======== Input ========

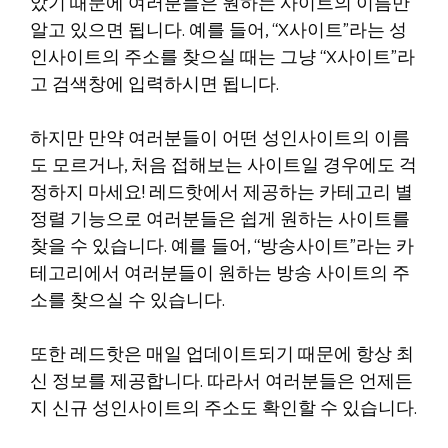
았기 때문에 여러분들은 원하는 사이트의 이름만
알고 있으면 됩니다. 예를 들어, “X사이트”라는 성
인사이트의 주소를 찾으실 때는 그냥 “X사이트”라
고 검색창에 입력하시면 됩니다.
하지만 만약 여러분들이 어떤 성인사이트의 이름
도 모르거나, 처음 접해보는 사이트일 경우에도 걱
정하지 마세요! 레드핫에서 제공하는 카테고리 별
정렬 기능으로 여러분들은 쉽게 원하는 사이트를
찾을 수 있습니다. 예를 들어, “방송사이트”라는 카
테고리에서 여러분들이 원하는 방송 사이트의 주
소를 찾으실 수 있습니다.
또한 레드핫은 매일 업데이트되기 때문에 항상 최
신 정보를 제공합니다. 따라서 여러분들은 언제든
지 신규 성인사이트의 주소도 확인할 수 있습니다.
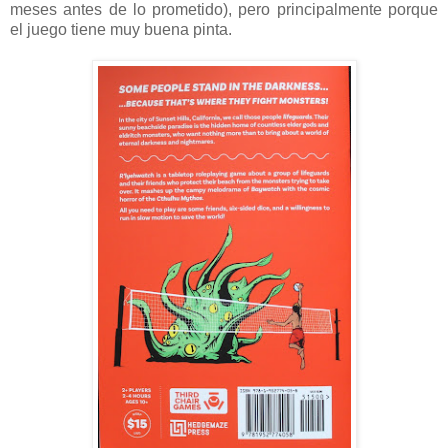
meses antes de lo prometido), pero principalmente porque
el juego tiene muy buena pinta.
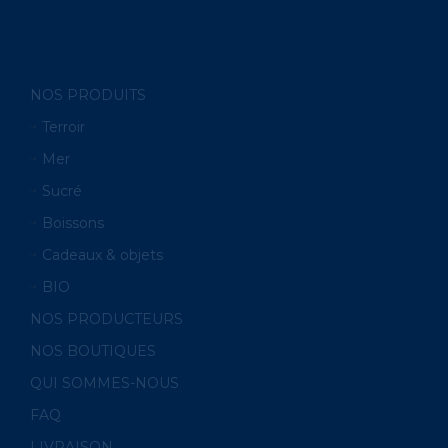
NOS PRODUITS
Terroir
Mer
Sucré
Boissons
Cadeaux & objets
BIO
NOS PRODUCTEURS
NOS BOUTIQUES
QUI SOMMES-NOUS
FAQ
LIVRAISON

========

• Brief
Your answer must be an exact copy of every entry, with the pictures left out.

• Solution for this exercise
았기 때문에 여러분들은 원하는 사이트의 이름만
알고 있으면 됩니다. 예를 들어, “X사이트”라는 성
인사이트의 주소를 찾으실 때는 그냥 “X사이트”라
고 검색창에 입력하시면 됩니다.
하지만 만약 여러분들이 어떤 성인사이트의 이름
도 모르거나, 처음 접해보는 사이트일 경우에도 걱
정하지 마세요! 레드핫에서 제공하는 카테고리 별
정렬 기능으로 여러분들은 쉽게 원하는 사이트를
찾을 수 있습니다. 예를 들어, “방송사이트”라는 카
테고리에서 여러분들이 원하는 방송 사이트의 주
소를 찾으실 수 있습니다.
또한 레드핫은 매일 업데이트되기 때문에 항상 최
신 정보를 제공합니다. 따라서 여러분들은 언제든
지 신규 성인사이트의 주소도 확인할 수 있습니다.
meses antes de lo prometido), pero principalmente porque
el juego tiene muy buena pinta.
NOS PRODUITS
Terroir
Mer
Sucré
Boissons
Cadeaux & objets
BIO
NOS PRODUCTEURS
NOS BOUTIQUES
QUI SOMMES-NOUS
FAQ
LIVRAISON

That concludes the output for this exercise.